Une chose a été établie par des historiens
israéliens : Pie XII a sauvé huit cent mille juifs par
des méthodes indirectes. Prenons l'exemple de la
communauté juive de Rome, à la fin mai 1944. Le
Saint-Siège reçoit l'information selon laquelle tous
les juifs de Rome vont être déportés. Branle-bas
de combat au Vatican : le pape demande à son secrétaire
d'Etat de convoquer l'ambassadeur allemand Weizsäcker. On le
menace. Weizsäcker plie et fait savoir au commandant allemand
qu'il ne peut pas exécuter cet ordre parce qu'il ne dispose
pas de wagons. "
- Cornwell affirme que le pape ne se serait jamais
élevé contre le nazisme, à la différence
de son prédécesseur. Est-ce exact ?
- C'est idiot ! Son
prédécesseur l'avait déjà fait avec
éclat et avait aussi condamné le communisme. La
tradition, au Vatican, est de ne pas refaire le travail de son
prédécesseur. Que cela aurait-il apporté de plus
?
- Pourquoi Cornwell tente-t-il de démontrer que Pie XII a
toujours gardé le silence sur l'Holocauste alors qu'il
était au courant ?
- C'est faux ! Il n'était pas plus renseigné sur
l'Holocauste que Roosevelt et Churchill. Il y a une différence
entre le système de Staline et celui de Hitler. On a la
signature de Staline pour le massacre des officiers polonais à
Katyn. L'ordre de Wannsee était top secret, jamais Hitler n'a
signé le papier. Il a donné un ordre oral. L'Holocauste
paraît tellement monstrueux, tellement unique, qu'il
n'était pas prévisible. On a découvert
l'Holocauste quand on est arrivé à Auschwitz. On n'a
pas bombardé les camps. Progressivement, on a pris conscience
de la réalité. Le pape n'en savait pas plus que les
autres.
- Cornwell fait du pape l'aillé objectif de Hitler,
n'est-ce pas exagéré ?
- Qu'est-ce qu'un allié objectif ? C'est de la langue de
bois, c'est absurde ! Il ne faut rien connaître à
l'histoire de cette époque pour affirmer de telles choses. La
solution que Pie XII a adoptée était la moins mauvaise
possible. On peut soutenir qu'il aurait dû faire un coup
d'éclat. Mais comment ? On a coupé le courant à
Radio Vatican pour des choses mineures. Même, un coup
d'éclat pouvait entraîner des représailles de la
part des nazis. Prenons l'exemple de la Hollande où 85% de
juifs ont été massacrés. Et pourtant, il y avait
eu une déclaration solennelle de l'ensemble de
l'épiscopat de la Hollande. La politique du grand coup de
clairon pouvait avoir des conséquences désastreuses.

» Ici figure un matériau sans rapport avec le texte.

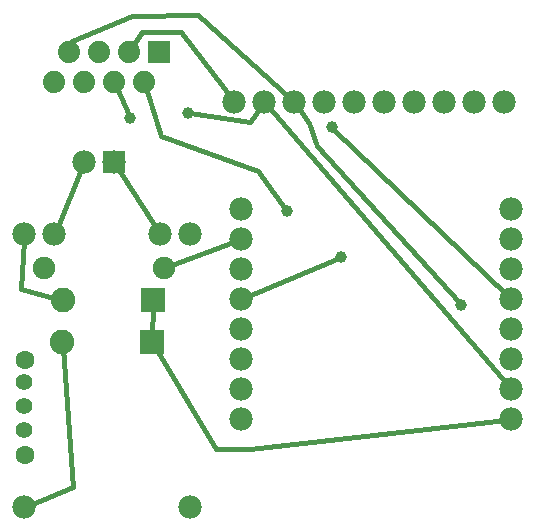
<source format=gtl>
G04 MADE WITH FRITZING*
G04 WWW.FRITZING.ORG*
G04 DOUBLE SIDED*
G04 HOLES PLATED*
G04 CONTOUR ON CENTER OF CONTOUR VECTOR*
%ASAXBY*%
%FSLAX23Y23*%
%MOIN*%
%OFA0B0*%
%SFA1.0B1.0*%
%ADD10C,0.039370*%
%ADD11C,0.062992*%
%ADD12C,0.055118*%
%ADD13C,0.074000*%
%ADD14C,0.078000*%
%ADD15C,0.077778*%
%ADD16C,0.075000*%
%ADD17C,0.082000*%
%ADD18R,0.082000X0.082000*%
%ADD19R,0.078000X0.078000*%
%ADD20C,0.016000*%
%ADD21R,0.001000X0.001000*%
%LNCOPPER1*%
G90*
G70*
G54D10*
X1144Y904D03*
X1112Y1337D03*
X1544Y744D03*
X440Y1369D03*
X632Y1385D03*
G54D11*
X91Y245D03*
X91Y561D03*
G54D12*
X86Y329D03*
X86Y407D03*
X87Y486D03*
G54D13*
X187Y1487D03*
X237Y1587D03*
X287Y1487D03*
X387Y1487D03*
X487Y1487D03*
X337Y1587D03*
X437Y1587D03*
X537Y1587D03*
G54D14*
X1488Y1421D03*
X1388Y1421D03*
X1288Y1421D03*
X1187Y1421D03*
X1088Y1421D03*
X988Y1421D03*
X888Y1421D03*
X788Y1421D03*
X1687Y1421D03*
X1587Y1421D03*
X88Y72D03*
X639Y72D03*
X88Y981D03*
X188Y981D03*
X539Y981D03*
X639Y981D03*
G54D15*
X811Y1063D03*
X811Y963D03*
X811Y863D03*
X811Y763D03*
X811Y663D03*
X811Y563D03*
X811Y463D03*
X811Y363D03*
X1711Y363D03*
X1711Y463D03*
X1711Y563D03*
X1711Y663D03*
X1711Y763D03*
X1711Y863D03*
X1711Y963D03*
X1711Y1063D03*
G54D16*
X153Y868D03*
X553Y868D03*
X153Y868D03*
X553Y868D03*
G54D17*
X516Y760D03*
X218Y760D03*
X516Y760D03*
X218Y760D03*
X512Y621D03*
X214Y621D03*
X512Y621D03*
X214Y621D03*
G54D14*
X388Y1221D03*
X288Y1221D03*
G54D10*
X963Y1056D03*
G54D18*
X517Y760D03*
X517Y760D03*
X513Y621D03*
X513Y621D03*
G54D19*
X388Y1221D03*
G54D20*
X251Y137D02*
X105Y79D01*
D02*
X216Y600D02*
X251Y137D01*
D02*
X398Y1205D02*
X529Y997D01*
D02*
X280Y1203D02*
X195Y998D01*
D02*
X75Y796D02*
X86Y962D01*
D02*
X198Y765D02*
X75Y796D01*
D02*
X570Y874D02*
X794Y957D01*
D02*
X827Y770D02*
X1137Y901D01*
D02*
X515Y739D02*
X513Y642D01*
D02*
X728Y265D02*
X523Y603D01*
D02*
X840Y265D02*
X728Y265D01*
D02*
X1693Y361D02*
X840Y265D01*
D02*
X447Y1604D02*
X479Y1655D01*
D02*
X610Y1653D02*
X776Y1436D01*
D02*
X479Y1655D02*
X610Y1653D01*
D02*
X1698Y776D02*
X1118Y1331D01*
D02*
X665Y1710D02*
X448Y1708D01*
D02*
X973Y1433D02*
X665Y1710D01*
D02*
X248Y1625D02*
X242Y1606D01*
D02*
X448Y1708D02*
X248Y1625D01*
D02*
X1539Y750D02*
X1064Y1273D01*
D02*
X1064Y1273D02*
X1036Y1352D01*
D02*
X1036Y1352D02*
X999Y1405D01*
D02*
X395Y1469D02*
X437Y1376D01*
D02*
X840Y1353D02*
X877Y1405D01*
D02*
X640Y1383D02*
X840Y1353D01*
D02*
X1699Y477D02*
X900Y1406D01*
D02*
X544Y1307D02*
X493Y1468D01*
D02*
X959Y1062D02*
X868Y1192D01*
D02*
X868Y1192D02*
X544Y1307D01*
G54D21*
X501Y1623D02*
X574Y1623D01*
X501Y1622D02*
X574Y1622D01*
X501Y1621D02*
X574Y1621D01*
X501Y1620D02*
X574Y1620D01*
X501Y1619D02*
X574Y1619D01*
X501Y1618D02*
X574Y1618D01*
X501Y1617D02*
X574Y1617D01*
X501Y1616D02*
X574Y1616D01*
X501Y1615D02*
X574Y1615D01*
X501Y1614D02*
X574Y1614D01*
X501Y1613D02*
X574Y1613D01*
X501Y1612D02*
X574Y1612D01*
X501Y1611D02*
X574Y1611D01*
X501Y1610D02*
X574Y1610D01*
X501Y1609D02*
X574Y1609D01*
X501Y1608D02*
X574Y1608D01*
X501Y1607D02*
X574Y1607D01*
X501Y1606D02*
X532Y1606D01*
X542Y1606D02*
X574Y1606D01*
X501Y1605D02*
X529Y1605D01*
X545Y1605D02*
X574Y1605D01*
X501Y1604D02*
X527Y1604D01*
X547Y1604D02*
X574Y1604D01*
X501Y1603D02*
X525Y1603D01*
X549Y1603D02*
X574Y1603D01*
X501Y1602D02*
X524Y1602D01*
X550Y1602D02*
X574Y1602D01*
X501Y1601D02*
X523Y1601D01*
X551Y1601D02*
X574Y1601D01*
X501Y1600D02*
X522Y1600D01*
X552Y1600D02*
X574Y1600D01*
X501Y1599D02*
X521Y1599D01*
X553Y1599D02*
X574Y1599D01*
X501Y1598D02*
X520Y1598D01*
X554Y1598D02*
X574Y1598D01*
X501Y1597D02*
X520Y1597D01*
X555Y1597D02*
X574Y1597D01*
X501Y1596D02*
X519Y1596D01*
X555Y1596D02*
X574Y1596D01*
X501Y1595D02*
X519Y1595D01*
X556Y1595D02*
X574Y1595D01*
X501Y1594D02*
X518Y1594D01*
X556Y1594D02*
X574Y1594D01*
X501Y1593D02*
X518Y1593D01*
X556Y1593D02*
X574Y1593D01*
X501Y1592D02*
X518Y1592D01*
X557Y1592D02*
X574Y1592D01*
X501Y1591D02*
X517Y1591D01*
X557Y1591D02*
X574Y1591D01*
X501Y1590D02*
X517Y1590D01*
X557Y1590D02*
X574Y1590D01*
X501Y1589D02*
X517Y1589D01*
X557Y1589D02*
X574Y1589D01*
X501Y1588D02*
X517Y1588D01*
X557Y1588D02*
X574Y1588D01*
X501Y1587D02*
X517Y1587D01*
X557Y1587D02*
X574Y1587D01*
X501Y1586D02*
X517Y1586D01*
X557Y1586D02*
X574Y1586D01*
X501Y1585D02*
X517Y1585D01*
X557Y1585D02*
X574Y1585D01*
X501Y1584D02*
X517Y1584D01*
X557Y1584D02*
X574Y1584D01*
X501Y1583D02*
X517Y1583D01*
X557Y1583D02*
X574Y1583D01*
X501Y1582D02*
X518Y1582D01*
X557Y1582D02*
X574Y1582D01*
X501Y1581D02*
X518Y1581D01*
X556Y1581D02*
X574Y1581D01*
X501Y1580D02*
X518Y1580D01*
X556Y1580D02*
X574Y1580D01*
X501Y1579D02*
X519Y1579D01*
X556Y1579D02*
X574Y1579D01*
X501Y1578D02*
X519Y1578D01*
X555Y1578D02*
X574Y1578D01*
X501Y1577D02*
X520Y1577D01*
X555Y1577D02*
X574Y1577D01*
X501Y1576D02*
X520Y1576D01*
X554Y1576D02*
X574Y1576D01*
X501Y1575D02*
X521Y1575D01*
X553Y1575D02*
X574Y1575D01*
X501Y1574D02*
X522Y1574D01*
X552Y1574D02*
X574Y1574D01*
X501Y1573D02*
X523Y1573D01*
X552Y1573D02*
X574Y1573D01*
X501Y1572D02*
X524Y1572D01*
X550Y1572D02*
X574Y1572D01*
X501Y1571D02*
X525Y1571D01*
X549Y1571D02*
X574Y1571D01*
X501Y1570D02*
X527Y1570D01*
X548Y1570D02*
X574Y1570D01*
X501Y1569D02*
X529Y1569D01*
X546Y1569D02*
X574Y1569D01*
X501Y1568D02*
X532Y1568D01*
X543Y1568D02*
X574Y1568D01*
X501Y1567D02*
X574Y1567D01*
X501Y1566D02*
X574Y1566D01*
X501Y1565D02*
X574Y1565D01*
X501Y1564D02*
X574Y1564D01*
X501Y1563D02*
X574Y1563D01*
X501Y1562D02*
X574Y1562D01*
X501Y1561D02*
X574Y1561D01*
X501Y1560D02*
X574Y1560D01*
X501Y1559D02*
X574Y1559D01*
X501Y1558D02*
X574Y1558D01*
X501Y1557D02*
X574Y1557D01*
X501Y1556D02*
X574Y1556D01*
X501Y1555D02*
X574Y1555D01*
X501Y1554D02*
X574Y1554D01*
X501Y1553D02*
X574Y1553D01*
X501Y1552D02*
X574Y1552D01*
X501Y1551D02*
X574Y1551D01*
X501Y1550D02*
X573Y1550D01*
D02*
G04 End of Copper1*
M02*
</source>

- Pie XII, au contraire, entretenait-il des rapporte avec les
Alliée ?
- Bien sûr. Constamment. Quand il communique le lieu et la
date de l'attaque en 1940. Et Gamelin n'en a rien fait. Pie XII
était du côté des Alliés. L'amitié
avec Roosevelt date de quinze ans ! C'est connu. On peut, à la
rigueur, lui reprocher de s'être trompé. L'Holocauste
était inimaginable, on ne l'a pas imaginé tout de
suite. Roosevelt n'a pas fait de déclaration sur l'Holocauste
car il ne savait rien. Même les déportés qui
allaient vers les camps d'extermination ont découvert sur
place le sort qui leur était réservé.